■ **Exercise passage**
-- Opening Marker --

By Victoria Hosey
Dr. Deborah Birx, the coronavirus response coordinator for the White House Coronavirus Task Force, participated in a roundtable discussion over the weekend with leadership from the University of Mississippi, state and local officials and healthcare professionals.
Although some reports have recently stated that Oxford currently ranks No. 3 in the country for new cases of COVID-19 (based on cases relative to population size), Birx made highly positive remarks during her visit on Saturday concerning the city of Oxford and the University’s efforts to mitigate the spread of the virus.
“It’s clear that this university has put the health of the students first and the health of the community first, and I just wanted to thank the administration and their leadership for their amazing work here on campus,” Birx said. “We want to push them to find more asymptomatic spread, but they’re finding cases, they’re quarantining, they’re isolating, and most importantly, they’re caring for the students.”
Birx also said that she does not want the metrics of new cases per 100,000 people in small metro areas with large student populations to cause universities to change their semester plans.
“One thousand cases in a town of 60,000 looks very different than 1,000 cases in a town of 1.5 million,” Birx said. “The potential for spread is equal, but it looks much higher.”

-- Closing Marker --

■ **Data records**
-- Opening Marker --

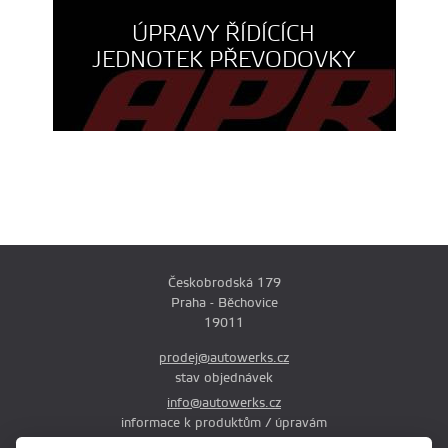
ÚPRAVY ŘÍDÍCÍCH
JEDNOTEK PŘEVODOVKY
Českobrodská 179
Praha - Běchovice
19011
prodej@autowerks.cz
stav objednávek
info@autowerks.cz
informace k produktům / úpravám
+420 721 121 000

-- Closing Marker --

■ **Activity**
Could you continue the article about Dr. Deborah Birx's visit to the University of Mississippi, picking up after its last paragraph?

■ **Solved exercise**
There have been 636 cases at Ole Miss since August. New cases of COVID-19 have shown a downward trend at the University of Mississippi over the last several days. On Monday, the school reported 64 new cases in the last seven days, a downtick from the first week of September, which reported 167 new cases. There are 64 active cases on campus as of Monday, which is also a drop in comparison to Sept. 7 when the number of active cases was 315.
According to Birx, the most effective way for the University to prevent the spread of the virus going forward to is implement “surveillance testing” by testing wastewater or by incentivizing students to get tested for the virus voluntarily.
“That really requires a partnership with the students, because obviously it has to be voluntary,” Birx said. “They have the capacity. It’s just that not all the students volunteered. So we’re really going to get that message out, that testing is a path forward to staying healthy.”
Birx stressed that contact tracing for people between the ages of 18 and 22 is important in order for scientists to learn more about the asymptomatic spread of COVID-19.
“Universities are more likely to have spread,” Birx said. “So they can really help figuring out for us what are really high-risk behaviors with contact tracing that really lead to potential infection.”
Provost Noel Wilkin commented on the University’s contact tracing efforts, stating that results show that the virus is primarily being spread off-campus.
“Instead, it is more likely taking place in social activities or engagements or in other spaces where people are interacting with each other, taking their mask off with their guard down, something of that nature,” Wilkin said.
Wilkin estimated that somewhere between 300 to 400 students have been quarantined since the University began implementing quarantine measures. The University’s COVID-19 dashboard currently lists five active outbreaks in student housing. No official numbers of students quarantining off-campus have been released.
UM Chancellor Glenn Boyce said on Saturday that while the University must continue to implement new knowledge in order to stop the spread of the virus, it must also remain flexible.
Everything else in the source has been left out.